**WHAT YOU HAVE TO DO:**
Word for word, output the data, with none of its pictures.

**DATASET SECTION:**

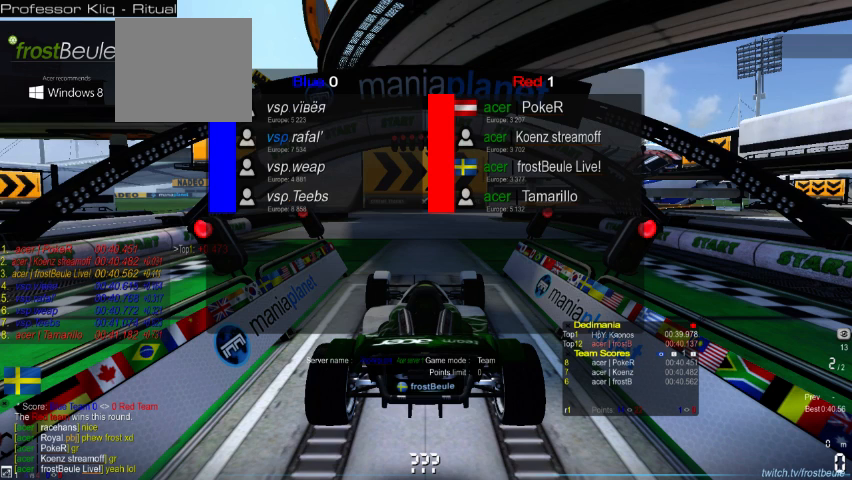
Gameplay with a controller (Xbox layout); each line is a JSON object with the inputs held at the frame after it. "events" lists button and stick changes between this image and that frame as [ms after this image, input, new state], when the widget could be followed in between. Not read: L2 L3 R2 R3 right_stick.
{"buttons": [], "left_stick": "center", "events": [[100, "left_stick", "left"], [367, "left_stick", "center"]]}
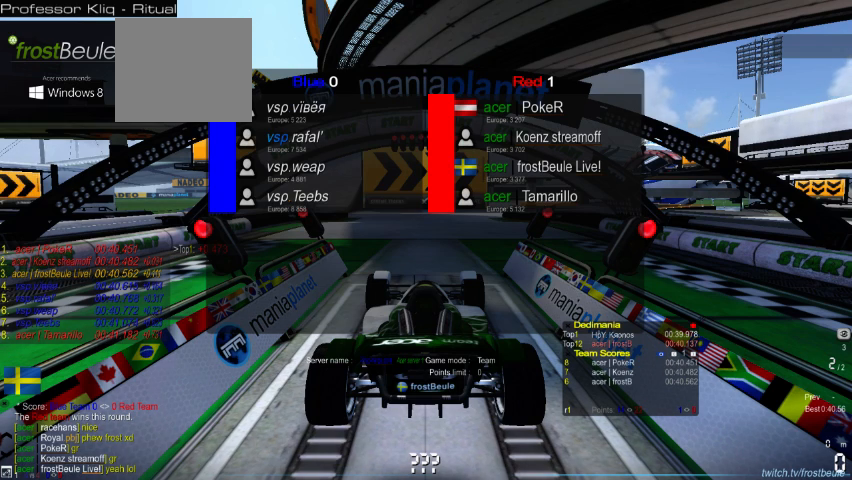
{"buttons": [], "left_stick": "center", "events": []}
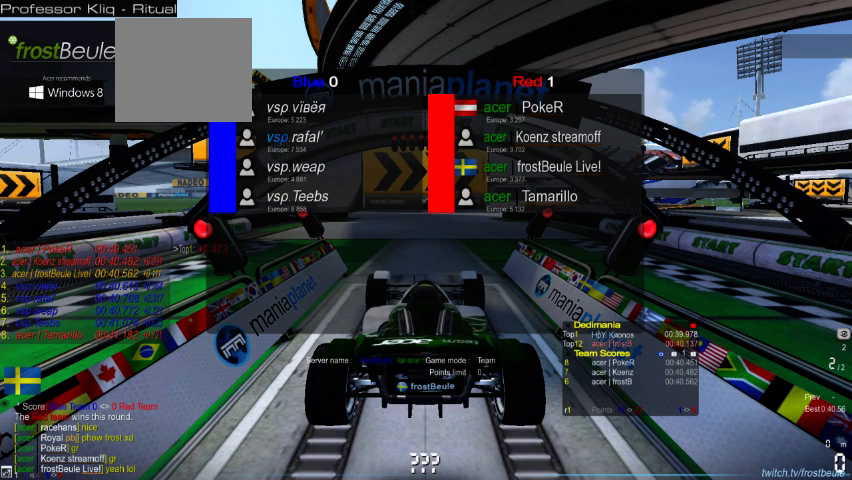
{"buttons": [], "left_stick": "center", "events": []}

**WRITTEN SOLUTION:**
Gameplay with a controller (Xbox layout); each line is a JSON object with the inputs held at the frame after it. "events" lists button and stick changes between this image and that frame as [ms after this image, input, new state], when the widget could be followed in between. Not read: L2 L3 R2 R3 right_stick.
{"buttons": [], "left_stick": "center", "events": [[100, "left_stick", "left"], [367, "left_stick", "center"]]}
{"buttons": [], "left_stick": "center", "events": []}
{"buttons": [], "left_stick": "center", "events": []}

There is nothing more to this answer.